Use of participatory budgeting is a tall ask for sure, especially as school district plans for spending the federal relief funds are due at the end of the summer, and it takes time and effort to craft a set of meaningful choices and develop materials that communicate those options. 

We’ve seen some leaders share a draft spending plan and ask for reactions—to which a respondent might legitimately ask, “what are the alternatives?” Some surveys list priorities (such as mental health, athletics, academics) but lack specific investments and quantities. Many leaders skip the important step of reflecting back how the results influenced planning. 

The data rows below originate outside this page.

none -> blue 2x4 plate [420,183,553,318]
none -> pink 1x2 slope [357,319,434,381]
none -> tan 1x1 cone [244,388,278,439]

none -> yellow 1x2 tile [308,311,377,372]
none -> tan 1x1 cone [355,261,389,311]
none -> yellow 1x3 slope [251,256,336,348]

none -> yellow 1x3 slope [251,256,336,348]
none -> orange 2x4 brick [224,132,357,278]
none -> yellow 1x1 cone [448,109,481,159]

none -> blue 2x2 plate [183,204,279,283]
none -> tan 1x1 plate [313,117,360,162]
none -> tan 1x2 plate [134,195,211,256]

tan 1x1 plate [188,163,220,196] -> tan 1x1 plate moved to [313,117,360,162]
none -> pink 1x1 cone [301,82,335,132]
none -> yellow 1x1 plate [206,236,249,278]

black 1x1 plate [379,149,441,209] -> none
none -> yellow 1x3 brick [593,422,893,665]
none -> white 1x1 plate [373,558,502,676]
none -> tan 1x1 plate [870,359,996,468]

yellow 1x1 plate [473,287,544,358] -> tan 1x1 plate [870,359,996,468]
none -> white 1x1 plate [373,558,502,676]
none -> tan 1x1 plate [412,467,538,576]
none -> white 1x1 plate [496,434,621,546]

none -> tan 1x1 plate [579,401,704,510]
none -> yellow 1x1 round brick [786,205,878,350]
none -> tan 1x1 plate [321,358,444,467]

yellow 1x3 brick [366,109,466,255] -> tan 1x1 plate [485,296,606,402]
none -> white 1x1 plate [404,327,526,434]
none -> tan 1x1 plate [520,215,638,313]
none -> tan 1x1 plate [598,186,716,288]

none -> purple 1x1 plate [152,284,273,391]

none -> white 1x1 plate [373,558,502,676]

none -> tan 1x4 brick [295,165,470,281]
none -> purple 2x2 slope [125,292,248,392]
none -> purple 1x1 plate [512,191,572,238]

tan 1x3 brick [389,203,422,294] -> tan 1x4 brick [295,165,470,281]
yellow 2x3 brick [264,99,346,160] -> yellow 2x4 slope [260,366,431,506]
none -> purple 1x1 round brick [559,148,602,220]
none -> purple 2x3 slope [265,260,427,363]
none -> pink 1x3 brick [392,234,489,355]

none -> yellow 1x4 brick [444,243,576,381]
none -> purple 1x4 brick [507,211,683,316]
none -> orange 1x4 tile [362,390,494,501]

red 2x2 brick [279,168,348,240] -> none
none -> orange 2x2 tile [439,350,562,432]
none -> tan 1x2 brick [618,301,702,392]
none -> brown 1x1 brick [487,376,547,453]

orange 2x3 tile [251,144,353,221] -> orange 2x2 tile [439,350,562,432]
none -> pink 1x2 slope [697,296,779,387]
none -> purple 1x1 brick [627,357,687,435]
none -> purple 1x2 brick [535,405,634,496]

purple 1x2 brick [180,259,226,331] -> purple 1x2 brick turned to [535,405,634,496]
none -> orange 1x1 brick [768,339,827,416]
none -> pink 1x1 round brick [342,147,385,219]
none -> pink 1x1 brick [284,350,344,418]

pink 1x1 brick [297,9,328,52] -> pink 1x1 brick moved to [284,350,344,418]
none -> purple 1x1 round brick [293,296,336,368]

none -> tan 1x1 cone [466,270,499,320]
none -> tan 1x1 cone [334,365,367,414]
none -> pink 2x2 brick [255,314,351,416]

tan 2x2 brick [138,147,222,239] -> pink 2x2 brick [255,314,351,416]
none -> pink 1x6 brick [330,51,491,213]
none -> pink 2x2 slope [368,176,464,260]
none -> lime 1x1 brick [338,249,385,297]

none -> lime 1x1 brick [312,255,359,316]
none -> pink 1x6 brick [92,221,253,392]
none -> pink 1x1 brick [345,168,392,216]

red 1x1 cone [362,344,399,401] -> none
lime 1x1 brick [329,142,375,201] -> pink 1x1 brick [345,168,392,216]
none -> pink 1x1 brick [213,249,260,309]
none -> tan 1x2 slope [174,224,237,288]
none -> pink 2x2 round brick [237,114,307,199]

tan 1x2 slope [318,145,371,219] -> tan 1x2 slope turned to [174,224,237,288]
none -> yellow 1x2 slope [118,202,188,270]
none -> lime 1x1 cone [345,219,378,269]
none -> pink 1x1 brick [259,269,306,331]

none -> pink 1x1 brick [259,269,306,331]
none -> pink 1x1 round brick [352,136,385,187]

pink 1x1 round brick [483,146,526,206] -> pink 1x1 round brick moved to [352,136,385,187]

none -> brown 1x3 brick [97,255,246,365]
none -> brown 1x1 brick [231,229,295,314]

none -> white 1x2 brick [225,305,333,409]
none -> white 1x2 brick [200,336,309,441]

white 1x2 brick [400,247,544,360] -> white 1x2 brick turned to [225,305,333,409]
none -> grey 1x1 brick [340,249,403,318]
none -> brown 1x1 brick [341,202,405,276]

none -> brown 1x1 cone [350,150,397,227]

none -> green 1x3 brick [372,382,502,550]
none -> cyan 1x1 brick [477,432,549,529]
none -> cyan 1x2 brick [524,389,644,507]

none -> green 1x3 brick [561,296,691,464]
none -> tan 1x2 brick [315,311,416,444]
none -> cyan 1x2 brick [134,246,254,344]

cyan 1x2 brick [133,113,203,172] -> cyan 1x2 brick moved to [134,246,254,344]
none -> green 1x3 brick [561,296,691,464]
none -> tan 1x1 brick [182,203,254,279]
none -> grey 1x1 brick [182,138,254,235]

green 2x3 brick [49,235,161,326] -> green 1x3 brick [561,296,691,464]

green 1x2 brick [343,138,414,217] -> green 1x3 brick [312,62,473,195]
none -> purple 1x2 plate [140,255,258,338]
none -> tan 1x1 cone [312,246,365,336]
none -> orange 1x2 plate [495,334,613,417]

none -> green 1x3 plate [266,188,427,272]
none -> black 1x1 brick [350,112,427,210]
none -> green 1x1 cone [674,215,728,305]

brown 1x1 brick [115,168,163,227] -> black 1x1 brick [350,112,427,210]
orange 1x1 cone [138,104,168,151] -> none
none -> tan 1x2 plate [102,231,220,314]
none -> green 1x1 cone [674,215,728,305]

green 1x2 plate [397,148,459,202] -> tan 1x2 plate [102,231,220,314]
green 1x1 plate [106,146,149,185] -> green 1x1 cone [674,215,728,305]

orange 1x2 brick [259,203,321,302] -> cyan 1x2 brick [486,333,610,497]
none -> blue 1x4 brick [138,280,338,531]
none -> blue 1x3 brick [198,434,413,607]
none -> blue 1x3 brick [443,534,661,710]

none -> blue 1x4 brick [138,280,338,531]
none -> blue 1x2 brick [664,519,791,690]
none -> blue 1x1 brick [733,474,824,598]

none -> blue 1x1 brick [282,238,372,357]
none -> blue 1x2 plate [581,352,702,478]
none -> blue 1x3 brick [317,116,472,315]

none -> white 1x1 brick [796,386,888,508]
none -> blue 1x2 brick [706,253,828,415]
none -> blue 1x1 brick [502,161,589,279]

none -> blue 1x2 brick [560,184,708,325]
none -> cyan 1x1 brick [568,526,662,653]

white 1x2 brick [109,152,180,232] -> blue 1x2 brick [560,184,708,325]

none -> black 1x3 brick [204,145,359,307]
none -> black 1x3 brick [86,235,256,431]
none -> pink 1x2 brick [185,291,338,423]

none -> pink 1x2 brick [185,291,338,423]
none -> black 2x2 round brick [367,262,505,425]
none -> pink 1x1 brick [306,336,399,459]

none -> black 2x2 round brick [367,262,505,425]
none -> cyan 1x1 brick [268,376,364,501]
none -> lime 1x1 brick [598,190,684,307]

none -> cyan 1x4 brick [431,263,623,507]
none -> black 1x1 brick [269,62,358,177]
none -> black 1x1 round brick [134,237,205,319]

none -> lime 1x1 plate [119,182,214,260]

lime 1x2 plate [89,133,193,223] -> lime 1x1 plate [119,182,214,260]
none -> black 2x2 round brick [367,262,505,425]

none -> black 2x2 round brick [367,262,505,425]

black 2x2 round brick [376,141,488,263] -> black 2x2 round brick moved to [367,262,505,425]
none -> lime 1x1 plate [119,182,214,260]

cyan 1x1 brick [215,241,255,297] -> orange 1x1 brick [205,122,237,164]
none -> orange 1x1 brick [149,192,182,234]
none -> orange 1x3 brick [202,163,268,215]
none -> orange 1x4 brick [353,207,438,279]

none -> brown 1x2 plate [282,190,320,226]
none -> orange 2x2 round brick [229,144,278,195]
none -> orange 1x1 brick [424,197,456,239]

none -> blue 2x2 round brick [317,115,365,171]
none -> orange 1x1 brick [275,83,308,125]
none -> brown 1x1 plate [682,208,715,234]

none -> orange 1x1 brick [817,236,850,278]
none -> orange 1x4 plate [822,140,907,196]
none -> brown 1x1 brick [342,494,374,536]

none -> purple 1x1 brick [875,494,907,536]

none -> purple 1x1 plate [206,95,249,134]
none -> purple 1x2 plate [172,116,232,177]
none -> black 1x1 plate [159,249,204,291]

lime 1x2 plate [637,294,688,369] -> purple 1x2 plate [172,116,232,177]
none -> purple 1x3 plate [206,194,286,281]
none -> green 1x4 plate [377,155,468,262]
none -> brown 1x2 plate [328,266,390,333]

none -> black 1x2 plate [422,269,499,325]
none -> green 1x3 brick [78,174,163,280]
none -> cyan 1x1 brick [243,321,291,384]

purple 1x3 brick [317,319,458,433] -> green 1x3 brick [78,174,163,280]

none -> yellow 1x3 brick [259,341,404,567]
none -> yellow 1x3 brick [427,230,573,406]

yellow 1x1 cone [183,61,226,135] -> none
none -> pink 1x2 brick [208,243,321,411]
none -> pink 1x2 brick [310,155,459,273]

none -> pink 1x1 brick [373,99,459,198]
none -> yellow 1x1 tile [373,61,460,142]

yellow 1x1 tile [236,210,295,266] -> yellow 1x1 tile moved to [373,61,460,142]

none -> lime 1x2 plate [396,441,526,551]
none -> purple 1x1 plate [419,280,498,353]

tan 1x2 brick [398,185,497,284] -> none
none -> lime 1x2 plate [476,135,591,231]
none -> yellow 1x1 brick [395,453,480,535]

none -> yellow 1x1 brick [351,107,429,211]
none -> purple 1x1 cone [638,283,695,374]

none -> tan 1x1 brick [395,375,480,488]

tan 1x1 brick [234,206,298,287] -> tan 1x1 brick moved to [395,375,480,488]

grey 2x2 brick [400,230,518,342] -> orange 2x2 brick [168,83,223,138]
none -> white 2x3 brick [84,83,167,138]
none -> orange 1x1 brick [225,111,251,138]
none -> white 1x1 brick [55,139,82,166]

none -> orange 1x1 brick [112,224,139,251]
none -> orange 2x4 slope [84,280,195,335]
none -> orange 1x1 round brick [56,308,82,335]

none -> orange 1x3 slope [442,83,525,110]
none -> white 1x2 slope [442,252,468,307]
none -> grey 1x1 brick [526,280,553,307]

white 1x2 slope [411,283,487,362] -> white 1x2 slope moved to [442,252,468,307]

But districts don’t have to start from scratch. A productive survey is one with meaningful options like: a) having two fewer students in each class; b) tutoring in groups of three for half the students; or c) more teacher planning time with 10 half-days of school. We’ve listed more than a dozen options here that each cost roughly $500 per pupil. Districts could use this list and invite groups to choose several of these options. Districts in San DiegoWashoe County, Nevada; and Aurora Colorado already use surveys to inform their annual budgets.

Where districtwide engagement is unwieldly, it can be shifted to schools. Districts needn’t be the conduit for all community involvement, which can feel unmanageable in larger, complex city school systems. Principals can hold meetings, strengthening participation on a neighborhood-by-neighborhood basis. Even marginalized groups are willing to attend when they can actively participate, and when leaders directly respond to them. Principals can report back, or districts can even apportion funds for schools to spend. 

One question is whether it was ever possible to use a federal rule to change the process by which thousands of districts decide how to spend billions in school funds. Old habits die hard. And, let’s be honest, there are a lot of vested interests when it comes to school spending.

That said, it’s possible that the “meaningful consultation” clause will work as leverage to press pause on business-as-usual spending plans. Hawaii Governor Ige made news when he threatened to veto the use of rescue plan monies for one-time teacher bonuses. His rationale: the decision was made without meeting the federal requirement for community engagement. Could community members challenge their district’s spending decisions—and even demand changes—if they feel the district’s budget was developed without the input of various groups? Time will tell.